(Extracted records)
###

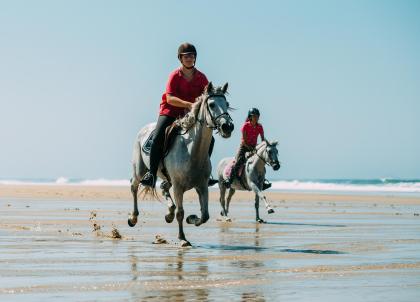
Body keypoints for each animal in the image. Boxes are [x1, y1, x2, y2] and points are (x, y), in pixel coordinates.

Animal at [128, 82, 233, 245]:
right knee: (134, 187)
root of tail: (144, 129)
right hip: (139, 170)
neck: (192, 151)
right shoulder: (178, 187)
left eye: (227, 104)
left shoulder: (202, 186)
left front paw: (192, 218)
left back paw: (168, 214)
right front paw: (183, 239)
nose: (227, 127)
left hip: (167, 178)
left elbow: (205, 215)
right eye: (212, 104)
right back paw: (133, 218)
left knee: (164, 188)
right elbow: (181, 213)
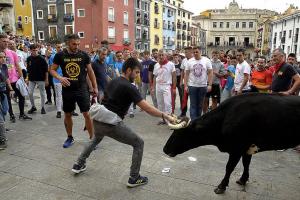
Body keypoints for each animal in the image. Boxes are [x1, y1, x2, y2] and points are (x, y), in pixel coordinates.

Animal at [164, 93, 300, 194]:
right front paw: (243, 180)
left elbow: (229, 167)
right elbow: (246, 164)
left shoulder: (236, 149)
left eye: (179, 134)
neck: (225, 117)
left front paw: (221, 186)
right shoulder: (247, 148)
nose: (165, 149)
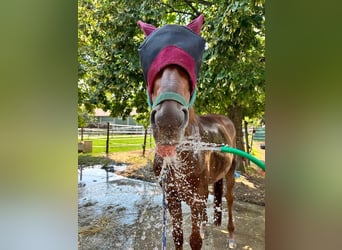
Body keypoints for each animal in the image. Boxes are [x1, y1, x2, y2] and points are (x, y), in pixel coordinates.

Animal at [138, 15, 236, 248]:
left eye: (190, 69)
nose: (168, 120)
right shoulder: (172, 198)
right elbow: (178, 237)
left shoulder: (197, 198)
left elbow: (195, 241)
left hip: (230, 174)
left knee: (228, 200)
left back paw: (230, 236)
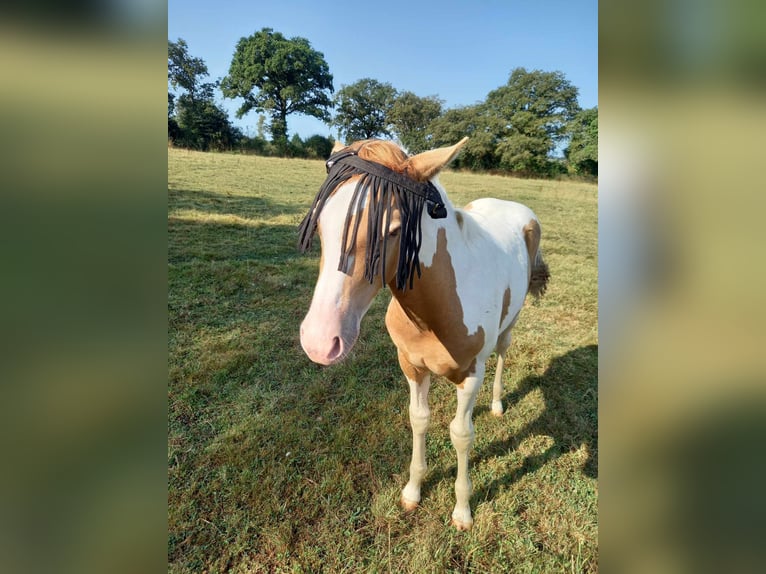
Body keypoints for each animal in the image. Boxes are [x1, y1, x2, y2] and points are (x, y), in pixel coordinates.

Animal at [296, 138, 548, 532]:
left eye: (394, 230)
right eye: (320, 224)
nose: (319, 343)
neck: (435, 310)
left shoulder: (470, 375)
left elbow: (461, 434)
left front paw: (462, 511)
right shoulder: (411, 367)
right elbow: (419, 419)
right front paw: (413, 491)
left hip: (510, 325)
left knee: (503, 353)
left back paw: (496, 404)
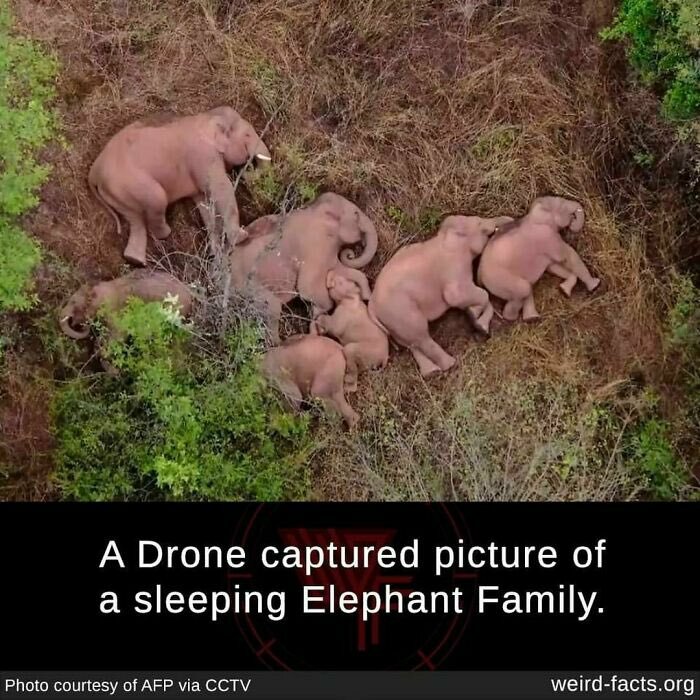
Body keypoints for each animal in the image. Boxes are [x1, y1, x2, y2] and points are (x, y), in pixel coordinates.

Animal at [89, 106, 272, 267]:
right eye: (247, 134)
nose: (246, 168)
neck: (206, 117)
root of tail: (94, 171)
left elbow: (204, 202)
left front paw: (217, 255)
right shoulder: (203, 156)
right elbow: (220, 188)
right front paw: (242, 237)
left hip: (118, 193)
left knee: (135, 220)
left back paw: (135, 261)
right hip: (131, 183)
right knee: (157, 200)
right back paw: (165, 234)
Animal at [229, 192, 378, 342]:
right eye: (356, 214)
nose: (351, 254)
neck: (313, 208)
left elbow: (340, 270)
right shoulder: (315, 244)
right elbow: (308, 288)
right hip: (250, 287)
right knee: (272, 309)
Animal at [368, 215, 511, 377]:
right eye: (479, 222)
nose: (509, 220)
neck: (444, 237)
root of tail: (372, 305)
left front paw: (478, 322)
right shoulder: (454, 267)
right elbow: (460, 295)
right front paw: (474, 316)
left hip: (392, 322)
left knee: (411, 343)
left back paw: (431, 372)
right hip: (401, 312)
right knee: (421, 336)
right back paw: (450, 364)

###

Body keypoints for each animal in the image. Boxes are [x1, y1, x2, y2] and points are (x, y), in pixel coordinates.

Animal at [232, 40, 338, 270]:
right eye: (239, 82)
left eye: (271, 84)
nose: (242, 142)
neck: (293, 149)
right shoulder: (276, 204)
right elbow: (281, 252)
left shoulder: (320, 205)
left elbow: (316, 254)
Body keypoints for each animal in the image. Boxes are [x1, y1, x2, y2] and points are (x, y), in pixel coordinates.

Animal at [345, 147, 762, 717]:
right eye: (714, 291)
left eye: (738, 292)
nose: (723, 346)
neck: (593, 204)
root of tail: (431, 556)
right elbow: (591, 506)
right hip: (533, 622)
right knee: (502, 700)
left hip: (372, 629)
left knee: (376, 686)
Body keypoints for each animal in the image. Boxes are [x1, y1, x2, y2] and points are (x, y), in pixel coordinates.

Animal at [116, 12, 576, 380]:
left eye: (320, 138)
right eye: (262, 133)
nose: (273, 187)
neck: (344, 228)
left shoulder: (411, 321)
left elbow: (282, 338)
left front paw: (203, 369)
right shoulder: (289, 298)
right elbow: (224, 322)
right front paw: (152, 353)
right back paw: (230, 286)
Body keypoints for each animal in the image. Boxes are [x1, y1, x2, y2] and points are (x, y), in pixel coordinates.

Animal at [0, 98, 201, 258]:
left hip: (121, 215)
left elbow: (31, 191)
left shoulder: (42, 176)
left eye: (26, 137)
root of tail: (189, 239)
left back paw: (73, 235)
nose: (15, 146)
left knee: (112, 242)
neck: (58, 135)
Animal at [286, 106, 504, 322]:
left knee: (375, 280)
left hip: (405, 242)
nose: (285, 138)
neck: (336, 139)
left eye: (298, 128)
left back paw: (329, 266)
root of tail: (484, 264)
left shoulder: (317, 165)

###

* _Your instructions_:
This exercise requires the lines of the entries containing the string "front".

* _Answer for this exercise_:
left front paw: (192, 218)
right front paw: (183, 239)
right front paw: (243, 180)
left front paw: (221, 186)
left front paw: (462, 511)
right front paw: (413, 491)
left front paw: (217, 255)
right front paw: (242, 237)
left front paw: (478, 322)
right front paw: (474, 316)
left front paw: (203, 369)
right front paw: (152, 353)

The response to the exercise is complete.